To the mavens of economic growth, it seemed like serendipity.
Here was the State of California and the City of Los Angeles, trying to lure industry into a depressed neighborhood south of downtown. Move here, create jobs and we'll give you good financing and tax breaks, the government said.
And here was the Kluger Company Inc., a 49-year-old family owned apparel business eager to expand from its garment district quarters. The Klugers bought into the neighborhood even before learning about the benefits.
Then they found out they weren't welcome. The problem was that what officialdom sees as an economic boon, many neighborhood residents see as a menace: A garment factory? In our neighborhood?
Among Los Angeles' recent development controversies, the Kluger Company's bid to move 17 blocks south hardly matches the scale of the Howard Hughes Center in Westchester or the Westside Pavilion, where affluent residents have waged battles with powerhouse corporations. Still, the conflict shows how politics and planning are played out in Los Angeles these days, engaging heavyweight questions about the city's future.
Arena for Conflict
In this case, in a nameless, mishmash neighborhood northeast of USC, working class Latino residents are doing battle with one of the city's oldest industries. The business forces, heralding economic growth and the need for jobs, have gained the support of key officials such as Councilman Gilbert Lindsay.
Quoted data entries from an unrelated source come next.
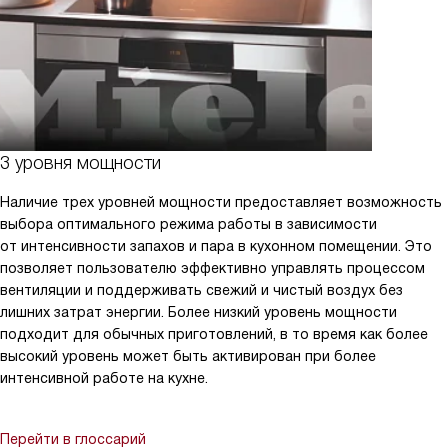
3 уровня мощности
Наличие трех уровней мощности предоставляет возможность
выбора оптимального режима работы в зависимости
от интенсивности запахов и пара в кухонном помещении. Это
позволяет пользователю эффективно управлять процессом
вентиляции и поддерживать свежий и чистый воздух без
лишних затрат энергии. Более низкий уровень мощности
подходит для обычных приготовлений, в то время как более
высокий уровень может быть активирован при более
интенсивной работе на кухне.
Перейти в глоссарий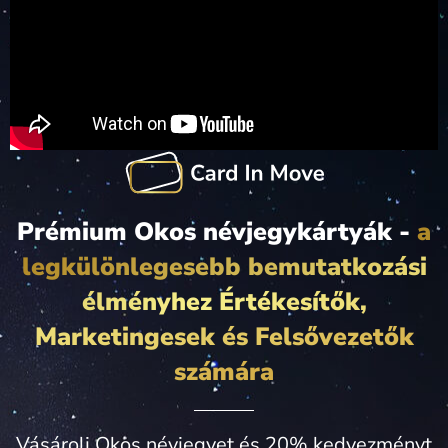
Prémium Okos névjegykártyák -
a
legkülönlegesebb bemutatkozási
élményhez Értékesítők,
Marketingesek és Felsővezetők
számára
Vásárolj Okos névjegyet és 20% kedvezményt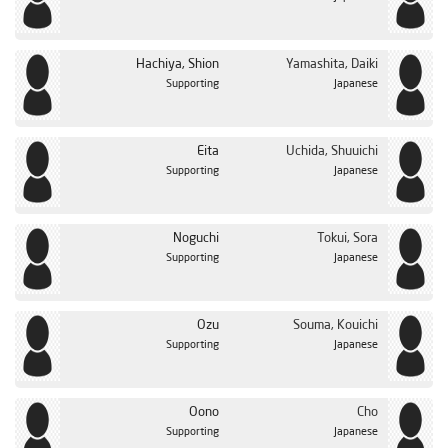
Hachiya, Shion
Yamashita, Daiki
Supporting
Japanese
Eita
Uchida, Shuuichi
Supporting
Japanese
Noguchi
Tokui, Sora
Supporting
Japanese
Ozu
Souma, Kouichi
Supporting
Japanese
Oono
Cho
Supporting
Japanese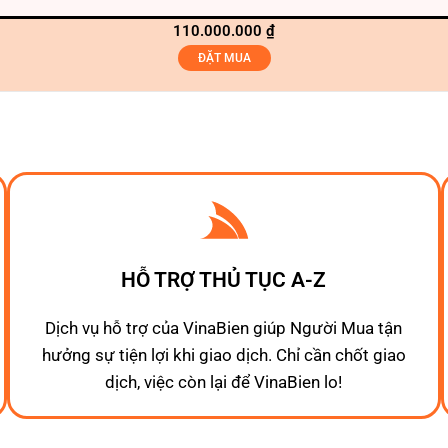
110.000.000
₫
ĐẶT MUA
HỖ TRỢ THỦ TỤC A-Z
Dịch vụ hỗ trợ của VinaBien giúp Người Mua tận
hưởng sự tiện lợi khi giao dịch. Chỉ cần chốt giao
dịch, việc còn lại để VinaBien lo!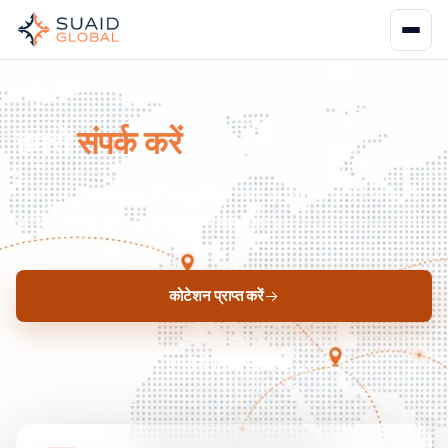
होम
संपर्क
हमसे
संपर्क करें
अपनी आपूर्ति श्रृंखला को अनुकूलित करने के लिए तैयार हैं? फॉर्म भरें
या सीधे संपर्क करें। 24 घंटे के भीतर उत्तर।
कोटेशन प्राप्त करें
हमारी टीम से संपर्क करें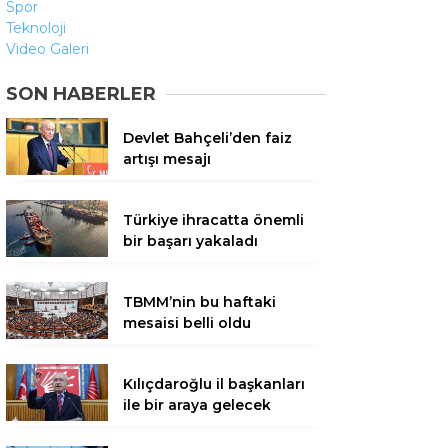
Spor
Teknoloji
Video Galeri
SON HABERLER
Devlet Bahçeli’den faiz
artışı mesajı
Türkiye ihracatta önemli
bir başarı yakaladı
TBMM’nin bu haftaki
mesaisi belli oldu
Kılıçdaroğlu il başkanları
ile bir araya gelecek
But it is the increasingly aggressive community activists, promoting the preservation of neighborhoods and housing, who have gained the upper hand. After losing a 3-2 vote of the city Planning Commission, the Klugers are now on hold.
Ready to Fight
"We're going to fight anybody who tries to come in," said Cecilia Nunez, a life-long resident of the area. Nunez, 36, is a member of the St. Vincent de Paul Chapter of the South Central Organizing Committee, which has organized opposition to the garment factory. Nunez and others fear that the Klugers' factory may merely be the forerunner of more industry to come.
Ben Kluger doesn't get it. Just when he decides to return to the old neighborhood, the old neighborhood, it seems, doesn't want him. Generations before the powers of government deemed the "Central City Enterprise Zone" into existence, this early 1900s neighborhood was Ben Kluger's turf. One afternoon in 1927, when he was 13, Ben went uptown and got a job as delivery boy for an apparel company.
He had found his life's work. At age 23, Kluger scraped together $582 and went into business for himself. Every day he hustled about the garment district, buying leftover thread, buttons, ribbon and linings from the "big jobbers," and selling to the small companies. "To make people think I had inventory, I used to take empty boxes and keep them on my shelves. A lot of them." That first year, his business made $4,000.
Today, at 73, Ben Kluger is a self-made millionaire, the result of 49 years of steady growth, he says. "It's like a bucket of water. You can put in a drop at a time, but eventually you fill the bucket." Kluger, who now lives in the Hollywood Hills, still works full-time at his son Lance's side--after a morning five-mile jog.
Sells Synthetic Fiber
The Kluger Company of the 1980s is a purveyor of Pellon, a synthetic fiber used to reinforce collars, cuffs and linings. The small complex near 11th and Maple streets includes a warehouse, offices and a "fusing department" where adhesive-backed Pellon is heat-pressed on to precut fabric. About 80 women work here, almost all of whom are immigrants from Latin America. Workers' pay ranges from $3.35 an hour to more than $6 an hour. They have no medical benefits but the room is clean and air-conditioned. It is the biggest operation of its kind in Los Angeles, the Klugers say, catering to some 180 client companies.
Limited by space, the company is running up to five days late in a business where, as Lance Kluger put it, "Everyone needs it today." They envisioned expansion of the work force from about 115 to 200, most of whom would start at minimum wage.
The Klugers studied their options. One possibility was moving to Orange County. The rent would be cheaper, but the company would have to keep its trucks on the road more and doubtless would have to hire new employees. "Most of the people working here now," Lance Kluger said, "won't be able to follow us down."
They also looked at other buildings in the garment district, but none was suited to their operation; building their own seemed for the best. Then in 1985 they found an eight-parcel property at Maple Avenue and 28th Street zoned for manufacturing and occupied by a construction yard and six old homes. The families who lived there were evicted and the site cleared to make way for a planned 60,000-square-foot factory.
"I told Lance, 'It's like coming home,' " Ben Kluger said.